::: RECORD LIST
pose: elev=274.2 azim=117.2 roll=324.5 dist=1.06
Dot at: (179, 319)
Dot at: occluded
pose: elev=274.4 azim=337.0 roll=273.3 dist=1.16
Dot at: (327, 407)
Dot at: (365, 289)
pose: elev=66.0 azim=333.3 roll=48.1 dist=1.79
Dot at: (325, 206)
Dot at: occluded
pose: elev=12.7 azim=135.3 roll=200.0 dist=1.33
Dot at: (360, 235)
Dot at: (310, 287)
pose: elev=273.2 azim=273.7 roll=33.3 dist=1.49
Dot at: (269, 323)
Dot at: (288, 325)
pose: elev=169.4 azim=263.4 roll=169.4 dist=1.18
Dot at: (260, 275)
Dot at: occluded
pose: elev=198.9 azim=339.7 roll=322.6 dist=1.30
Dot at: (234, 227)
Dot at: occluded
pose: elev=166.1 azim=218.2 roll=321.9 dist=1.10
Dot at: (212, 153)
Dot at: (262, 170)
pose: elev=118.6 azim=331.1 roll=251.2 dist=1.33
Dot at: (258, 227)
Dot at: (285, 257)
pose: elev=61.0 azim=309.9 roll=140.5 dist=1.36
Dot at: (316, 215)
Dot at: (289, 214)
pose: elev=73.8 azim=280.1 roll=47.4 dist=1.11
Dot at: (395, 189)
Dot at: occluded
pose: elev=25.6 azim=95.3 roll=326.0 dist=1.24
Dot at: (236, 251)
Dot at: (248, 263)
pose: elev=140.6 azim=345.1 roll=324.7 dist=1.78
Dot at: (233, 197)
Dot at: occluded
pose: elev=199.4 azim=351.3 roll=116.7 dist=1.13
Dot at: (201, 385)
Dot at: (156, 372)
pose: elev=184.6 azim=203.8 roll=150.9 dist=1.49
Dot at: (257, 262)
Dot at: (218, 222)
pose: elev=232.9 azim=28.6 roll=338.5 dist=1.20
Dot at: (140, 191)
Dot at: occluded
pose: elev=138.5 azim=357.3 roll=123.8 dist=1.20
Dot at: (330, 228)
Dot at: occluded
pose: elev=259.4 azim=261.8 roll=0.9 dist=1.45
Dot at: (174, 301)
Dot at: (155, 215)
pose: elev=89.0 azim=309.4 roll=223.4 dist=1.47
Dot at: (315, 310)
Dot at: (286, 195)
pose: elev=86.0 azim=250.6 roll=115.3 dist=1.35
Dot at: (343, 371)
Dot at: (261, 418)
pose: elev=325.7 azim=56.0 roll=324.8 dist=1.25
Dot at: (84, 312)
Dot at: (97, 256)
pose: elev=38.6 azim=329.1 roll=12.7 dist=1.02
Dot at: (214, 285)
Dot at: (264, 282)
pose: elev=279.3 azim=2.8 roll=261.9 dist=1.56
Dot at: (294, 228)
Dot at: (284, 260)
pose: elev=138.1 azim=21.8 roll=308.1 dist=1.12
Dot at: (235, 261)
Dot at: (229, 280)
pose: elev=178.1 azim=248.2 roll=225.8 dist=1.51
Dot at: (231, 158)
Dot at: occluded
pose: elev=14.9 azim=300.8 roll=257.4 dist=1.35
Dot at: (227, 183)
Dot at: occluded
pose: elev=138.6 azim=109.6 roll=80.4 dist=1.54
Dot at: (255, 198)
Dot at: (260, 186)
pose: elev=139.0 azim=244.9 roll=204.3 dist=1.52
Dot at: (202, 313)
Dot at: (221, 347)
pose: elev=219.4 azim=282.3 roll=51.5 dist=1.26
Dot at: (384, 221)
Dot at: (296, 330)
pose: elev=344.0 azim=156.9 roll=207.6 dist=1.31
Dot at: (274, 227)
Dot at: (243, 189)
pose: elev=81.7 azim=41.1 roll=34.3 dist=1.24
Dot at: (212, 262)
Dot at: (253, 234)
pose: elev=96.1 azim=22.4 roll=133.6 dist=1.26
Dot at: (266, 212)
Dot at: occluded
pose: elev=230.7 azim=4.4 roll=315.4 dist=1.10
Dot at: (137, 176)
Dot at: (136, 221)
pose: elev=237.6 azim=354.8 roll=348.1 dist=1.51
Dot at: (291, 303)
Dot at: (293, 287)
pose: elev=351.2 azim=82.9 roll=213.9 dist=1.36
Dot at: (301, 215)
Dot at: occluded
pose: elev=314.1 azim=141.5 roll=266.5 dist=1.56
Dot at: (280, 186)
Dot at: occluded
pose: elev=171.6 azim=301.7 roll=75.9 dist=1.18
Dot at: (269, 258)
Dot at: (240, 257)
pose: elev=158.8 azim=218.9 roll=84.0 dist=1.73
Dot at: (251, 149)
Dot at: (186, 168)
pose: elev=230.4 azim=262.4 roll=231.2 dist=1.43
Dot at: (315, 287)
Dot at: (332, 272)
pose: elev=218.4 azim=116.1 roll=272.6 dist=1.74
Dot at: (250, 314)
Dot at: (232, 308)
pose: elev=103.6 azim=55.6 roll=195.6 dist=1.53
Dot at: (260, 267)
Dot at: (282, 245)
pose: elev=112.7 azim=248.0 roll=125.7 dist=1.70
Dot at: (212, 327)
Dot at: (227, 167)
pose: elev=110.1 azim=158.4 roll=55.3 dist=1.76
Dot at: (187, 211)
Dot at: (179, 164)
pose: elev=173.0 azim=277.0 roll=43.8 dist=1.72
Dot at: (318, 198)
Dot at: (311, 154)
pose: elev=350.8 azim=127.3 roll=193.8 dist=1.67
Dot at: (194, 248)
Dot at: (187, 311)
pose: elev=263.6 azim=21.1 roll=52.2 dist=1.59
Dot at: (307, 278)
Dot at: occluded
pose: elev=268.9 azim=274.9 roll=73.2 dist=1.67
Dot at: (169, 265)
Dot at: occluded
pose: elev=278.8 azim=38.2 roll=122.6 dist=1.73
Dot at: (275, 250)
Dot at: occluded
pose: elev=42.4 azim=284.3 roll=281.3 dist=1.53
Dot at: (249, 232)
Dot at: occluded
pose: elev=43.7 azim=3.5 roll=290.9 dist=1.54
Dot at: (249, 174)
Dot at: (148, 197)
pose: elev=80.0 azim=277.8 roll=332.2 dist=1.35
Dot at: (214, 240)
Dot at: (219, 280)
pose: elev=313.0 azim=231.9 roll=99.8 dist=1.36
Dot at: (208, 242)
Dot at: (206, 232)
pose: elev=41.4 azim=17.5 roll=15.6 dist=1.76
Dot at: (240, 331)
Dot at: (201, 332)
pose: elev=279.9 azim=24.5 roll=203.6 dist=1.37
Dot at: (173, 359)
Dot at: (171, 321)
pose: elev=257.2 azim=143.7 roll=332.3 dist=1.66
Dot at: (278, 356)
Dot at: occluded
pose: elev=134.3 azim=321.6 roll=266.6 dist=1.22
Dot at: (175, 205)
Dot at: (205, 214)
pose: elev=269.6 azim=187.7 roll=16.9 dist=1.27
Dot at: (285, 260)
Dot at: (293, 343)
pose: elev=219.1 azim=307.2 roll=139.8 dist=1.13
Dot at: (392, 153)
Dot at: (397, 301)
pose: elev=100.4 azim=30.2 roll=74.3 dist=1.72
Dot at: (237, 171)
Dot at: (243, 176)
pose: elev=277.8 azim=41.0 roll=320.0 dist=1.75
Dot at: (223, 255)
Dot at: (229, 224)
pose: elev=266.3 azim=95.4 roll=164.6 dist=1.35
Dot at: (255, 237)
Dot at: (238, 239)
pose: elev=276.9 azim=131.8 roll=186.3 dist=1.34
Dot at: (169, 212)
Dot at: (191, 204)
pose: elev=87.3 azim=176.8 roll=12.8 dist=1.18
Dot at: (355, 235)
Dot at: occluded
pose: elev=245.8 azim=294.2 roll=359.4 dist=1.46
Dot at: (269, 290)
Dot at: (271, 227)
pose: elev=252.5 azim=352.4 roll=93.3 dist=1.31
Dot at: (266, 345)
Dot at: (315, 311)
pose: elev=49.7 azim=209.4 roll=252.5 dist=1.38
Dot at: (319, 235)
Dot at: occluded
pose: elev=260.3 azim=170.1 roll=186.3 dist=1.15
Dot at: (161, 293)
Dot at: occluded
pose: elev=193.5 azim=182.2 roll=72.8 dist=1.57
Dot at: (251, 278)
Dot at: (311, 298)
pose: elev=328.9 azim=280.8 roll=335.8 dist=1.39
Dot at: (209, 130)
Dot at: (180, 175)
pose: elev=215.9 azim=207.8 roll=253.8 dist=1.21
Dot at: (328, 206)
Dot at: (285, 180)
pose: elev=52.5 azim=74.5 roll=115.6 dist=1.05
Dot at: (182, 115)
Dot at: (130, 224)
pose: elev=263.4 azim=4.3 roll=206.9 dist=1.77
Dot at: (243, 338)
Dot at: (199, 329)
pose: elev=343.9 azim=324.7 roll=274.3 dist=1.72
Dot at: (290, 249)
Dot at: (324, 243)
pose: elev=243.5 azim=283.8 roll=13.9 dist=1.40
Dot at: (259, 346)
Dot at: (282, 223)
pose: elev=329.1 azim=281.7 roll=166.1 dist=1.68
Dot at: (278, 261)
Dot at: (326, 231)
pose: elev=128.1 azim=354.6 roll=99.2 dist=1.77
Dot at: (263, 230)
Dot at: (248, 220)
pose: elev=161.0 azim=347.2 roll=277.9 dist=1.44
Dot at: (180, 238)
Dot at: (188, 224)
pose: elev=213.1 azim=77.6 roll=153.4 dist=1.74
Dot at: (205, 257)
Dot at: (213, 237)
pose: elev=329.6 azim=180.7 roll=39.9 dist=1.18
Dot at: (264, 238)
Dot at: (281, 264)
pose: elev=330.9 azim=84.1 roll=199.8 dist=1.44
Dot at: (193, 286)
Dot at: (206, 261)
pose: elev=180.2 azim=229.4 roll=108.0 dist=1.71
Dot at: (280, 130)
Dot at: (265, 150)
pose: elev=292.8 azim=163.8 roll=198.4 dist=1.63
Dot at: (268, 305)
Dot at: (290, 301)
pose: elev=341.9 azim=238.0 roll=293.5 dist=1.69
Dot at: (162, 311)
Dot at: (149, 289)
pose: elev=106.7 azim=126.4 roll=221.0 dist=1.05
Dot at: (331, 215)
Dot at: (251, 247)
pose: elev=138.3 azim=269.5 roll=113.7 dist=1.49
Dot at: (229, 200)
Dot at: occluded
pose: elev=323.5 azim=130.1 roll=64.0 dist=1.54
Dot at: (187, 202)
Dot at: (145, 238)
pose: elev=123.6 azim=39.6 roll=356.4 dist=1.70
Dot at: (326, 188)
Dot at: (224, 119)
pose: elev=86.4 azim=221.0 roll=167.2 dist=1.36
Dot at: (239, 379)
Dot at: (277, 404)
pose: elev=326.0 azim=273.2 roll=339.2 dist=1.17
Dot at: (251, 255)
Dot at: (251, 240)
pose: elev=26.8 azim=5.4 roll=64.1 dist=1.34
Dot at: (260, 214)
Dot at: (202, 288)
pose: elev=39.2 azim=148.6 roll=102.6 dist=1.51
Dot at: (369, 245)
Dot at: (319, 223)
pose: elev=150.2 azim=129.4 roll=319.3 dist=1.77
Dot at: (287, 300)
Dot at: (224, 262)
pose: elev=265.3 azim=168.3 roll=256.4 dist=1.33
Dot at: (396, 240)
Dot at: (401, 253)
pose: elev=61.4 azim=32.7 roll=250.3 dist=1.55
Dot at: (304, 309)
::::::
## TASK DETAILS
Reproduce the rows from the line containing "pose: elev=128.1 azim=354.6" through the end of the rows, inclusive, substituting "view" for every instance of "pose" and leaving everything else unchanged.

## EXERCISE SOLUTION
view: elev=128.1 azim=354.6 roll=99.2 dist=1.77
Dot at: (263, 230)
Dot at: (248, 220)
view: elev=161.0 azim=347.2 roll=277.9 dist=1.44
Dot at: (180, 238)
Dot at: (188, 224)
view: elev=213.1 azim=77.6 roll=153.4 dist=1.74
Dot at: (205, 257)
Dot at: (213, 237)
view: elev=329.6 azim=180.7 roll=39.9 dist=1.18
Dot at: (264, 238)
Dot at: (281, 264)
view: elev=330.9 azim=84.1 roll=199.8 dist=1.44
Dot at: (193, 286)
Dot at: (206, 261)
view: elev=180.2 azim=229.4 roll=108.0 dist=1.71
Dot at: (280, 130)
Dot at: (265, 150)
view: elev=292.8 azim=163.8 roll=198.4 dist=1.63
Dot at: (268, 305)
Dot at: (290, 301)
view: elev=341.9 azim=238.0 roll=293.5 dist=1.69
Dot at: (162, 311)
Dot at: (149, 289)
view: elev=106.7 azim=126.4 roll=221.0 dist=1.05
Dot at: (331, 215)
Dot at: (251, 247)
view: elev=138.3 azim=269.5 roll=113.7 dist=1.49
Dot at: (229, 200)
Dot at: occluded
view: elev=323.5 azim=130.1 roll=64.0 dist=1.54
Dot at: (187, 202)
Dot at: (145, 238)
view: elev=123.6 azim=39.6 roll=356.4 dist=1.70
Dot at: (326, 188)
Dot at: (224, 119)
view: elev=86.4 azim=221.0 roll=167.2 dist=1.36
Dot at: (239, 379)
Dot at: (277, 404)
view: elev=326.0 azim=273.2 roll=339.2 dist=1.17
Dot at: (251, 255)
Dot at: (251, 240)
view: elev=26.8 azim=5.4 roll=64.1 dist=1.34
Dot at: (260, 214)
Dot at: (202, 288)
view: elev=39.2 azim=148.6 roll=102.6 dist=1.51
Dot at: (369, 245)
Dot at: (319, 223)
view: elev=150.2 azim=129.4 roll=319.3 dist=1.77
Dot at: (287, 300)
Dot at: (224, 262)
view: elev=265.3 azim=168.3 roll=256.4 dist=1.33
Dot at: (396, 240)
Dot at: (401, 253)
view: elev=61.4 azim=32.7 roll=250.3 dist=1.55
Dot at: (304, 309)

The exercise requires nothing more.